How many lines in the records below contain the word "crypto"? Reply with that number only.

*** DATA EXTRACTS ***

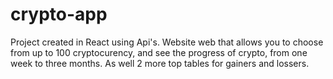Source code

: # crypto-app
Project created in React using Api's. Website web that allows you to choose from up to 100 cryptocurency, and see the progress of crypto, from one week to three months. As well 2 more top tables for gainers and lossers.
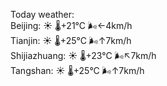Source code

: Today weather:  
Beijing: ☀️ 🌡️+21°C 🌬️←4km/h  
Tianjin: ☀️ 🌡️+25°C 🌬️↑7km/h  
Shijiazhuang: ☀️ 🌡️+23°C 🌬️↖7km/h  
Tangshan: ☀️ 🌡️+25°C 🌬️↑7km/h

*** End of DATA EXTRACTS ***

COMPLETED TASK => 2